▶ [Work to do]: Turn the records, from their start up to and including the line with "Dilim | Productions: Regal", into a JSON list of strings with one string per line and blank lines skipped. Leave the pictures out of the answer.
BEGIN Provided records
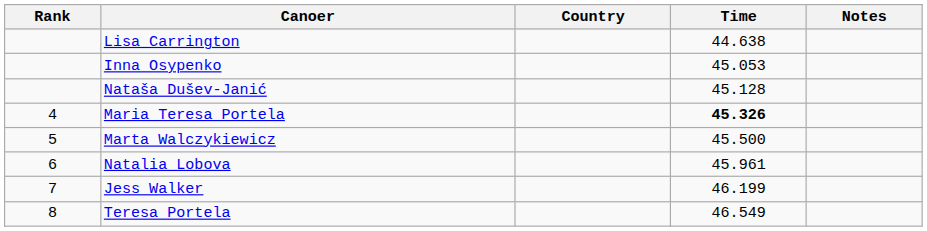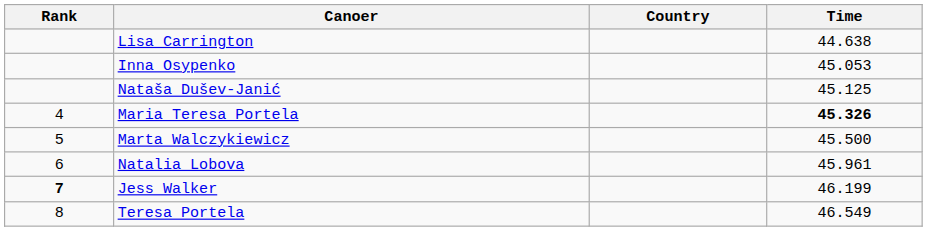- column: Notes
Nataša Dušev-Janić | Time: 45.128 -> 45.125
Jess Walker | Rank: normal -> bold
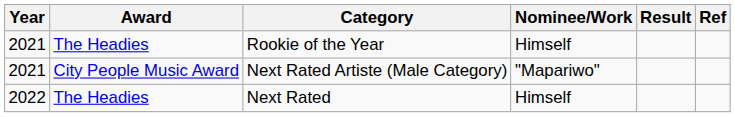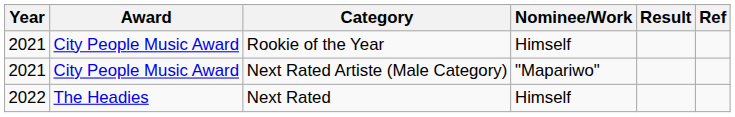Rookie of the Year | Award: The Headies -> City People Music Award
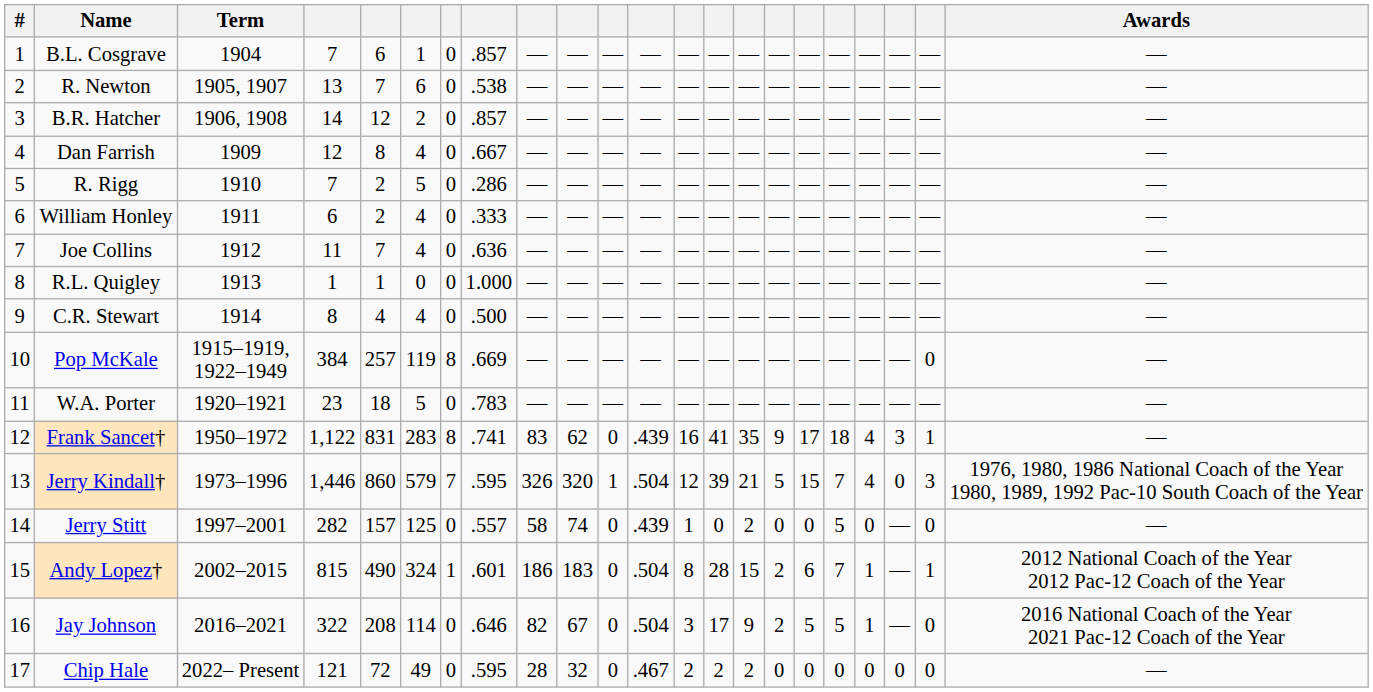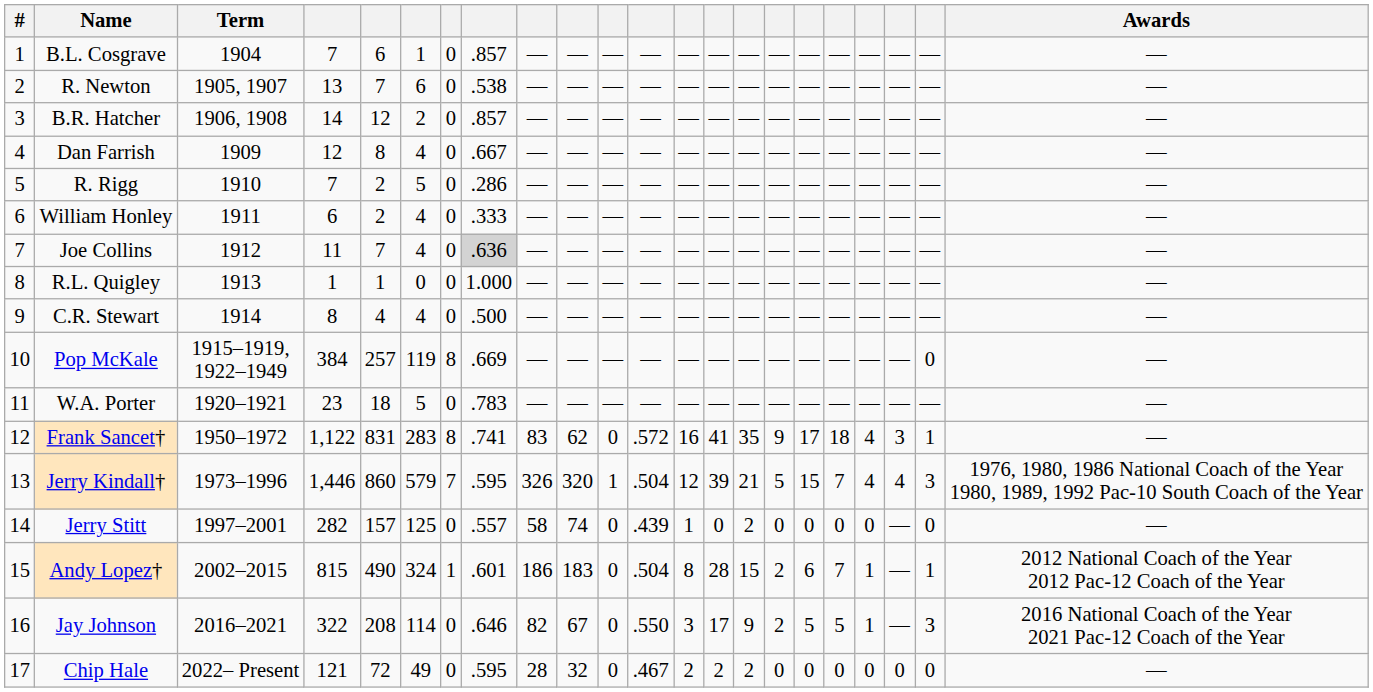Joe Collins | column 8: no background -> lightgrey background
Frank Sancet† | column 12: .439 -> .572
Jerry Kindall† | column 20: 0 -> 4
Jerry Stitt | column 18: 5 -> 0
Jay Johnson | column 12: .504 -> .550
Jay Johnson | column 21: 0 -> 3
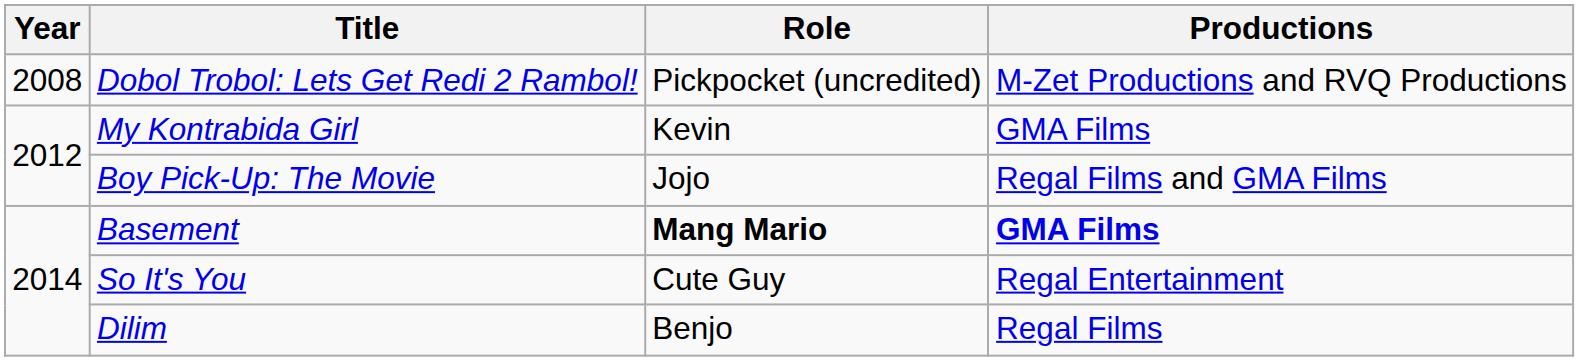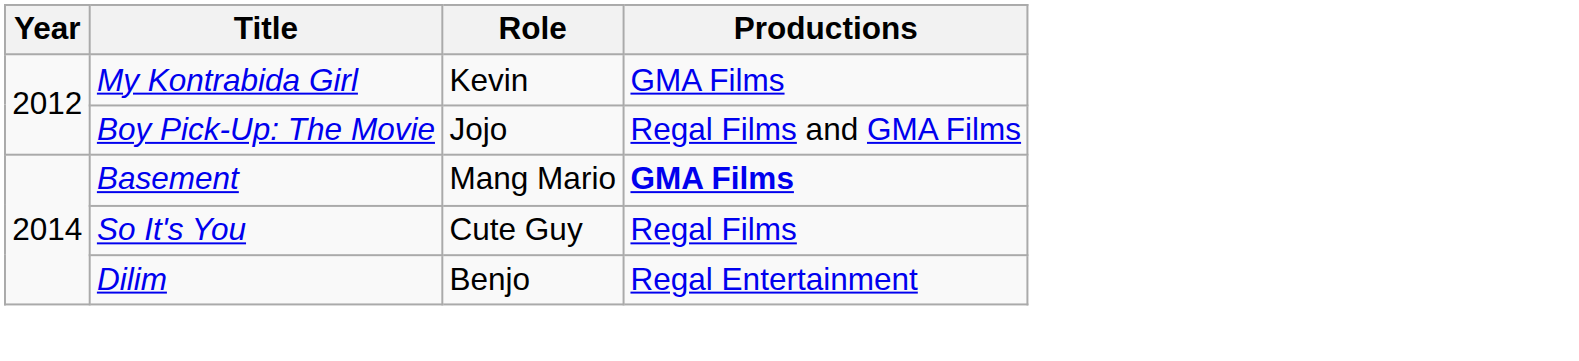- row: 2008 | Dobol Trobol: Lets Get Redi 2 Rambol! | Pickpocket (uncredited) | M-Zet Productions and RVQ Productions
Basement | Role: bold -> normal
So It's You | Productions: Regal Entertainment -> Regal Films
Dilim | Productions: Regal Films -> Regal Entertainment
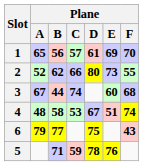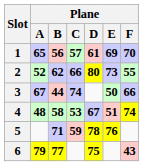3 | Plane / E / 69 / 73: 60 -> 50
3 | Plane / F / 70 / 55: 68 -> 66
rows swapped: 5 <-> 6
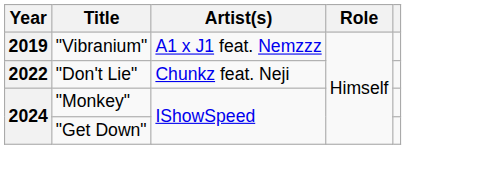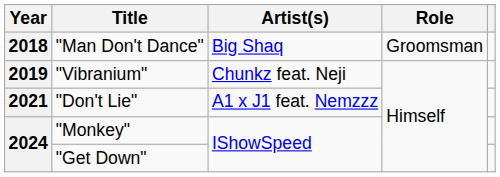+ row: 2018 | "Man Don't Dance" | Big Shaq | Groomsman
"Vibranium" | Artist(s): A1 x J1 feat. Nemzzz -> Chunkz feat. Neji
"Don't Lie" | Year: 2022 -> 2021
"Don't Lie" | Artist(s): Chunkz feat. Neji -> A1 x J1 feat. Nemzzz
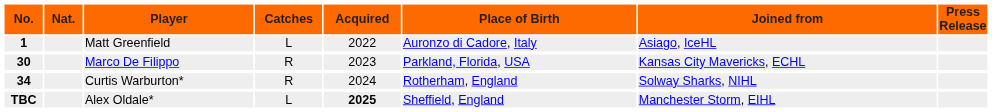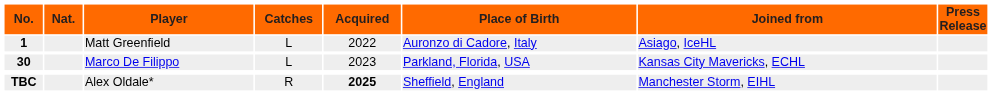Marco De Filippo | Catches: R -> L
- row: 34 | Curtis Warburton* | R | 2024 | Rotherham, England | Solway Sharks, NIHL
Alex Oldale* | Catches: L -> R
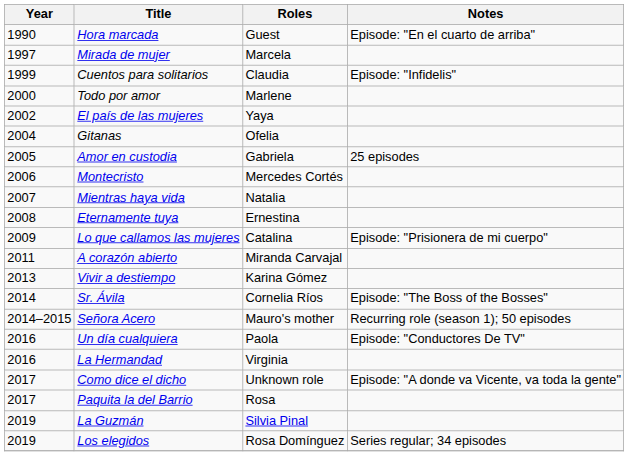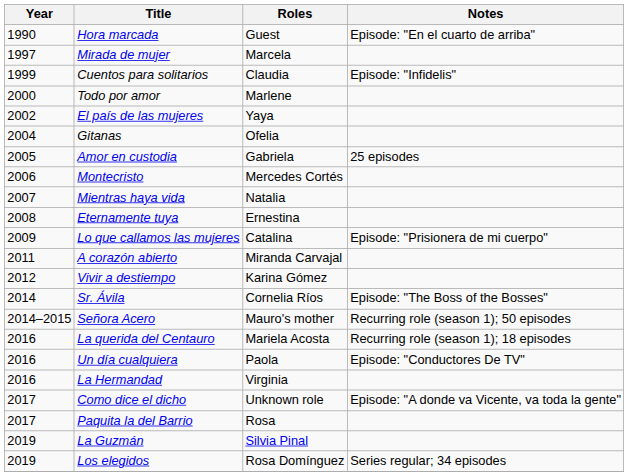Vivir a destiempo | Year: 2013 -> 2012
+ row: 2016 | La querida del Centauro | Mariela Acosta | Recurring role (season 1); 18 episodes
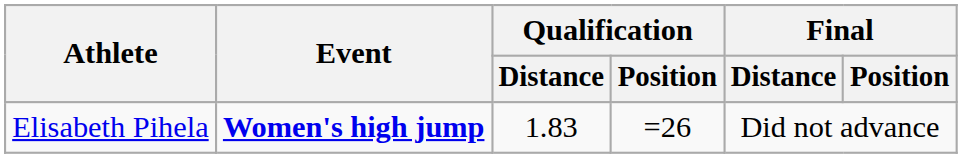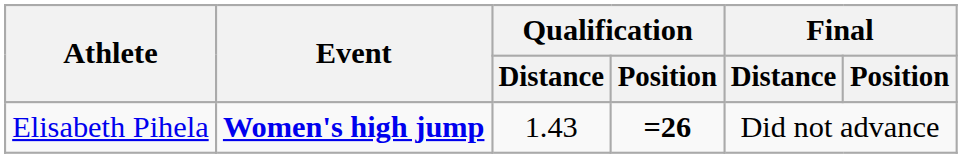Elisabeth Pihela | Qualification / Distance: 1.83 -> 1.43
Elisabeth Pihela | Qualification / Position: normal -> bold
END Provided records
▶ [Task response]:
[
  "- column: Notes",
  "Nataša Dušev-Janić | Time: 45.128 -> 45.125",
  "Jess Walker | Rank: normal -> bold",
  "Rookie of the Year | Award: The Headies -> City People Music Award",
  "Joe Collins | column 8: no background -> lightgrey background",
  "Frank Sancet† | column 12: .439 -> .572",
  "Jerry Kindall† | column 20: 0 -> 4",
  "Jerry Stitt | column 18: 5 -> 0",
  "Jay Johnson | column 12: .504 -> .550",
  "Jay Johnson | column 21: 0 -> 3",
  "- row: 2008 | Dobol Trobol: Lets Get Redi 2 Rambol! | Pickpocket (uncredited) | M-Zet Productions and RVQ Productions",
  "Basement | Role: bold -> normal",
  "So It's You | Productions: Regal Entertainment -> Regal Films",
  "Dilim | Productions: Regal Films -> Regal Entertainment"
]